REPUBLIKA.CO.ID, JAKARTA -- Salah satu rekomendasi Kongres Umat Islam Indonesia (KUII) kepada pemerintah adalah terkait peran ekonomi umat Islam.
Nahdlatul Ulama (NU) sebagai salah satu ormas peserta kongres, menyatakan siap dan akan selalu berkontribusi memajukan ekonom umat Islam, bersama-sama dengan ormas-ormas Islam lainnya.
Namun, kata Ketua PBNU, KH Maksum Machfoedz, peran ormas-ormas tidak akan bisa sama dengan peran negara, sehingga ormas hanya bisa sebatas melakukan pendampingan atau advokasi.

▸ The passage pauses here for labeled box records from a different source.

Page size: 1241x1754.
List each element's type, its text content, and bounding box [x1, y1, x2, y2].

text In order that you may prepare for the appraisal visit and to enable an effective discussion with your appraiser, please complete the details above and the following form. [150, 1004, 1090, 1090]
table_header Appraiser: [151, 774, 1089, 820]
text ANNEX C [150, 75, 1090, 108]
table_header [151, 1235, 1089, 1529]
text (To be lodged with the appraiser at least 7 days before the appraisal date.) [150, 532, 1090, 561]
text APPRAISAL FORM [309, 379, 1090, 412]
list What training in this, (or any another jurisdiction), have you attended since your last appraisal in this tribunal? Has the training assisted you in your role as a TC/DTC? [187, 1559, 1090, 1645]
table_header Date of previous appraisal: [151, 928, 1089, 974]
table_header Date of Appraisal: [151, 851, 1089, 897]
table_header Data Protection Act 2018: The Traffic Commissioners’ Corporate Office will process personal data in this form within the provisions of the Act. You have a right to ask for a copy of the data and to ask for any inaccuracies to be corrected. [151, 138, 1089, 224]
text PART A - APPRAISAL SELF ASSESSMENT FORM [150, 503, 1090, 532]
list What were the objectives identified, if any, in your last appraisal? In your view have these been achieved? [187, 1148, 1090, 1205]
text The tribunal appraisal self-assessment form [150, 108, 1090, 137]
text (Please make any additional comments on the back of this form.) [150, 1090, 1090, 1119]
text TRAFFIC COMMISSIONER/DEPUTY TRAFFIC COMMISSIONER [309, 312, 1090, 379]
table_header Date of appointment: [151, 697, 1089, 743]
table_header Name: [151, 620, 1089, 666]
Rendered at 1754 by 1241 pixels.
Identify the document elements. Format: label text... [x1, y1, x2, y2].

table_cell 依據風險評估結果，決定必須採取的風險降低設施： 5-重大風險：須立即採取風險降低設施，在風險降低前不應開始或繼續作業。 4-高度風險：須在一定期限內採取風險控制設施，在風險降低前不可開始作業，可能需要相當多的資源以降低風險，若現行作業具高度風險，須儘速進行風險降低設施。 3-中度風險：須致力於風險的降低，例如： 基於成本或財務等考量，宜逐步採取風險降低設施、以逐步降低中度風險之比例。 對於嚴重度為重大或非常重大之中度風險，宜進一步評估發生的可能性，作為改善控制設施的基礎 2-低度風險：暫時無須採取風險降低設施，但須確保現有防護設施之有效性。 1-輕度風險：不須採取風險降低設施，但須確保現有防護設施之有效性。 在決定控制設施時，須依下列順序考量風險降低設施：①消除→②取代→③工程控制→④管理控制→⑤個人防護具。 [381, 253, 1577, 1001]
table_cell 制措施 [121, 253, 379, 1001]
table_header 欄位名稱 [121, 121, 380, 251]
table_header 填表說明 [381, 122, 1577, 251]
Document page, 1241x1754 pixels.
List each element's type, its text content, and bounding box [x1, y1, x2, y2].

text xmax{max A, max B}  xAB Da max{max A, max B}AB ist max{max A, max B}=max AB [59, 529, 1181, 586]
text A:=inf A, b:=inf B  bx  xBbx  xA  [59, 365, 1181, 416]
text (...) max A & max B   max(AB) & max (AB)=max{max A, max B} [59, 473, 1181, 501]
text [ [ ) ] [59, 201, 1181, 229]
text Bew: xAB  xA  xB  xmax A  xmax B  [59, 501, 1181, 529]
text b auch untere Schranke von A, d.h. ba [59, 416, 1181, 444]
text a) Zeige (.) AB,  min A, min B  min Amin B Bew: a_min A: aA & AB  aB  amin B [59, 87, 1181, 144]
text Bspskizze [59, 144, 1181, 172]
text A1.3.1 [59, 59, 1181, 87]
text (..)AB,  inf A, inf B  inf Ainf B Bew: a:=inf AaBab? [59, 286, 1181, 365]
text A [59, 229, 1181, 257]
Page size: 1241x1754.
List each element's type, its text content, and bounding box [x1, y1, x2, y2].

"Kita (ormas-ormas Islam) pasti tidak punya (kapasitas untuk menyediakan) subsidi pupuk, BBM (bahan bakar minyak), atau bantuan langsung benih unggul. Karena itu semua kapasitas negara. Kekuatan kita ialah kekuatan advokasi, yakni kepada pelaku usaha maupun terhadap pemerintah," terang KH Maksum Machfoedz saat dihubungi Republika, Jumat (13/2) di Jakarta.
Kiai Maksum mencontohkan, saat ini NU tengah menyiapkan antisipasi terhadap implementasi UU Nomor 6 Tahun 2014 tentang Desa. Hal itu agar masyarakat desa benar-benar sebagai subjek pembangunan di hadapan negara.
Bagi Kiai Maksum, advokasi semacam ini penting untuk diinisiasi dan dilakukan secara kompak bersama-sama oleh seluruh ormas Islam.
"Kenapa itu penting? Sebab, dengan fokus pada kedaulatan pangan, kita memberi kesempatan seluas-luasnya untuk masyarakat Muslim akar rumput di manapun mereka berada agar bangkit," ujarnya.
Kiai Maksum optimistis seluruh elemen umat Islam, terutama ormas-ormas, mampu menyinergikan program-program penguatan ekonomi pangan.
Program dari NU, misalnya, pengembangan hutan rakyat dan advokasi kepada stakeholders menyalurkan kredit lebih banyak dan mudah lagi kepada masyarakat kecil.
"Kami optimis sekali (sinergitas seluruh ormas Islam). Jadi, negara mesti diluruskan kiblat pembangunannya oleh ormas-ormas Islam. Jangan (negara) berfokus pada manufaktur terus, melainkan mulai sektor pangan," katanya menegaskan.